-- Instruction --
Reproduce the text of each entry word for word, and leave the pictures out of your answer.

Saved data entries:
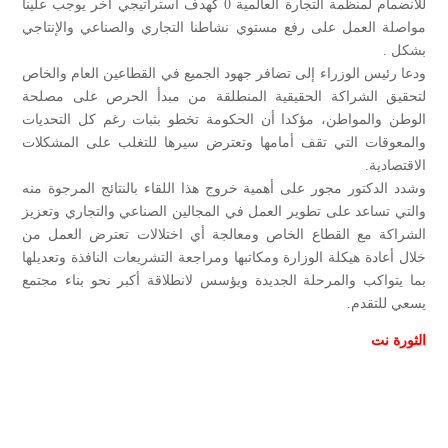
للانضمام لمنظمة التجارة العالمية 0 كهدف استراتيجي أخر يوجب علينا
مواصلة العمل على رفع مستوي نشاطنا التجاري والصناعي والإنتاجي
بشكل .
ودعا رئيس الوزراء إلى تضافر جهود الجميع في القطاعين العام والخاص
لتحقيق الشراكة الحقيقية المنطلقة من مبدأ الحرص على مصلحة
الوطن والمواطن، مؤكدا أن الحكومة تخطو بثبات رغم كل التحديات
والمعوقات التي تقف أمامها وتعترض سيرها للتغلب على المشكلات
الاقتصادية.
وشدد الدكتور مجور على أهمية خروج هذا اللقاء بالنتائج المرجوة منه
والتي تساعد على تطوير العمل في المجالين الصناعي والتجاري وتعزيز
الشراكة مع القطاع الخاص ومعالجة أي اختلالات تعترض العمل من
خلال أعادة هيكلة الوزارة ومكاتبها ومراجعة التشريعات النافذة وتعديلها
بما يتواكب والمرحلة الجديدة ويؤسس لانطلاقة أكبر نحو بناء مجتمع
يسعي للتقدم.
الثورة نت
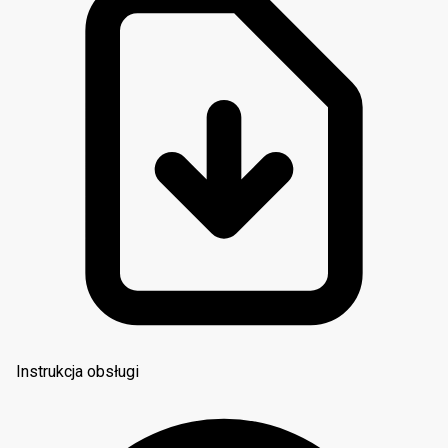
Instrukcja obsługi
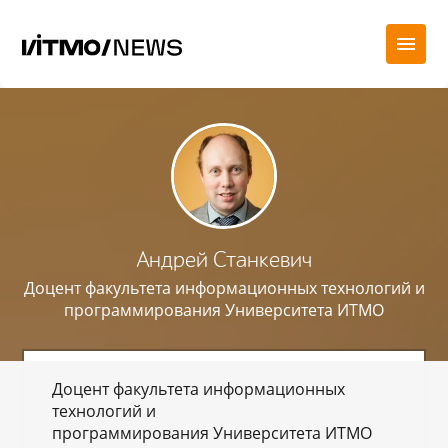
Андрей Станкевич
Доцент факультета информационных технологий и
программирования Университета ИТМО
Доцент факультета информационных
технологий и
программирования Университета ИТМО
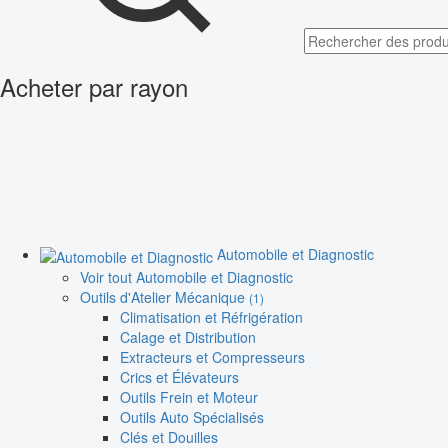
Acheter par rayon
Automobile et Diagnostic
Voir tout Automobile et Diagnostic
Outils d'Atelier Mécanique
(1)
Climatisation et Réfrigération
Calage et Distribution
Extracteurs et Compresseurs
Crics et Élévateurs
Outils Frein et Moteur
Outils Auto Spécialisés
Clés et Douilles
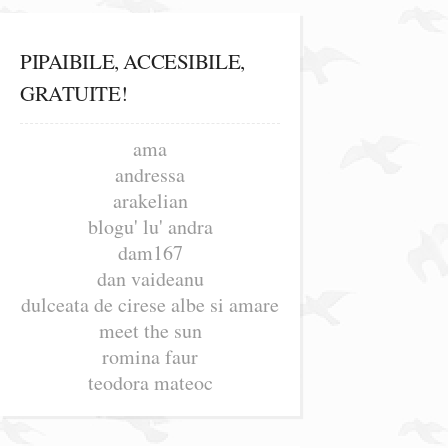
PIPAIBILE, ACCESIBILE,
GRATUITE!
ama
andressa
arakelian
blogu' lu' andra
dam167
dan vaideanu
dulceata de cirese albe si amare
meet the sun
romina faur
teodora mateoc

-- Answer section --
للانضمام لمنظمة التجارة العالمية 0 كهدف استراتيجي أخر يوجب علينا
مواصلة العمل على رفع مستوي نشاطنا التجاري والصناعي والإنتاجي
بشكل .
ودعا رئيس الوزراء إلى تضافر جهود الجميع في القطاعين العام والخاص
لتحقيق الشراكة الحقيقية المنطلقة من مبدأ الحرص على مصلحة
الوطن والمواطن، مؤكدا أن الحكومة تخطو بثبات رغم كل التحديات
والمعوقات التي تقف أمامها وتعترض سيرها للتغلب على المشكلات
الاقتصادية.
وشدد الدكتور مجور على أهمية خروج هذا اللقاء بالنتائج المرجوة منه
والتي تساعد على تطوير العمل في المجالين الصناعي والتجاري وتعزيز
الشراكة مع القطاع الخاص ومعالجة أي اختلالات تعترض العمل من
خلال أعادة هيكلة الوزارة ومكاتبها ومراجعة التشريعات النافذة وتعديلها
بما يتواكب والمرحلة الجديدة ويؤسس لانطلاقة أكبر نحو بناء مجتمع
يسعي للتقدم.
الثورة نت
Instrukcja obsługi
Андрей Станкевич
Доцент факультета информационных технологий и
программирования Университета ИТМО
Доцент факультета информационных
технологий и
программирования Университета ИТМО
Acheter par rayon
Automobile et Diagnostic
Voir tout Automobile et Diagnostic
Outils d'Atelier Mécanique
(1)
Climatisation et Réfrigération
Calage et Distribution
Extracteurs et Compresseurs
Crics et Élévateurs
Outils Frein et Moteur
Outils Auto Spécialisés
Clés et Douilles
PIPAIBILE, ACCESIBILE,
GRATUITE!
ama
andressa
arakelian
blogu' lu' andra
dam167
dan vaideanu
dulceata de cirese albe si amare
meet the sun
romina faur
teodora mateoc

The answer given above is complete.